# General > PC & Console Gaming >  netbook

## caithnessloon

Hi all Was planning to buy myself a netbook and looking for a bit of advice i think i have narrowed it down to 3 
Toshiba NB250   Acer Aspire One D260  and a HP Mini 210

any thoughts on these be much obliged

----------


## PC3001

Most of these kind of Netbooks are very similar in specifications and performance, especially if you are wanting to just use it for simple tasks, such as browsing the web.

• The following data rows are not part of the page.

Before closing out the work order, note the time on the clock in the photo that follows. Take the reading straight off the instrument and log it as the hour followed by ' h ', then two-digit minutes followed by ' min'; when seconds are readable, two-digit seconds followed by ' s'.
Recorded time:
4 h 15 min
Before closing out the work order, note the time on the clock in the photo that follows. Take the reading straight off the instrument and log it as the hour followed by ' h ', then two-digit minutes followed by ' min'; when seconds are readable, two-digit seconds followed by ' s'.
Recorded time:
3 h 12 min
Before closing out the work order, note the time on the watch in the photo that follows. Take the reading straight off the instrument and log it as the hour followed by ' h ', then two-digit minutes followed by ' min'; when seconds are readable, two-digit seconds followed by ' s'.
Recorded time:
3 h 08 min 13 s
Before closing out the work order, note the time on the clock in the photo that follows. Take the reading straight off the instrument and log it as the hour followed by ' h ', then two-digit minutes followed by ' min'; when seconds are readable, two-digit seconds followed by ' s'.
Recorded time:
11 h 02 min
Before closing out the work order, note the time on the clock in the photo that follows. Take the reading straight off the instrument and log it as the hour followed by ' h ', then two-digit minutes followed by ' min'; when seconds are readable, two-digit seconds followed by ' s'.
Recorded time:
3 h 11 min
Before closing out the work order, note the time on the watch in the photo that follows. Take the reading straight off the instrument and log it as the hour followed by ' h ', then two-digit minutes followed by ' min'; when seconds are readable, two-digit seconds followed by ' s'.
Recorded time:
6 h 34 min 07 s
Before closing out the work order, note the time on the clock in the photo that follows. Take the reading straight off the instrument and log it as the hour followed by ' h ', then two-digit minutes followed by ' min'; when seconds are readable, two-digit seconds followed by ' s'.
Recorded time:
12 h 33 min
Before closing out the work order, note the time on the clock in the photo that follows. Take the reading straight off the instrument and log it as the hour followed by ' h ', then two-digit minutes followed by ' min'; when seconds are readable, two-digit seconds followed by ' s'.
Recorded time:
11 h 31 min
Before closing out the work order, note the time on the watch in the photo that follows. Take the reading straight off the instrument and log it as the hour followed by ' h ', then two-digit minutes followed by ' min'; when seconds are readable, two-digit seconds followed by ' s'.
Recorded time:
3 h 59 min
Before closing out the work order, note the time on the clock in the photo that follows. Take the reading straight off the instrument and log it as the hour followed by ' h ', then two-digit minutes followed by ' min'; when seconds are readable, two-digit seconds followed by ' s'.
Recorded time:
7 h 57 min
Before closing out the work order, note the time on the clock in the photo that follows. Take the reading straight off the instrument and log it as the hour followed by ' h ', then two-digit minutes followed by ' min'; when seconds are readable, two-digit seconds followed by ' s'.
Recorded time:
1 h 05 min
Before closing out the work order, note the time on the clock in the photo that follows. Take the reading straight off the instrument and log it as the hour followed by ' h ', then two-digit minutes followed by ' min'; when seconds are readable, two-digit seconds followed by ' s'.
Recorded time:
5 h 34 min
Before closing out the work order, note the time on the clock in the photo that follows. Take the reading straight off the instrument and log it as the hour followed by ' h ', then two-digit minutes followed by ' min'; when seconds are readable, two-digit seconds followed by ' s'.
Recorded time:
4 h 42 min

Based on _some_ reviews, I would go for the Acer Aspire One D260:

http://www.trustedreviews.com/laptop...re-One-D260/p1

But it is hard to tell which is truly better as they have very similar specifications. 
If it is within your budget I would recommend getting the Acer Aspire One 533 as it includes Bluetooth and can play better quality media like 720p video, as other netbooks can struggle to play such videos smoothly.

----------


## EDDIE

> Hi all Was planning to buy myself a netbook and looking for a bit of advice i think i have narrowed it down to 3 
> Toshiba NB250   Acer Aspire One D260  and a HP Mini 210
> 
> any thoughts on these be much obliged


Well i have a netbook the main reason i bought it was for its battery life.
The 10.1 inch screen is ok if your out and about the screen size is ok but when you see some of the acer laptops with 13 or 14 inch size with a battery life up to 6 to 8 hrs which is not a netbook but a laptop if i was buying today i wouldnt by a netbook i would go for the 14 inch laptops?
Every now and again i get fed up with the 10 inch screen

----------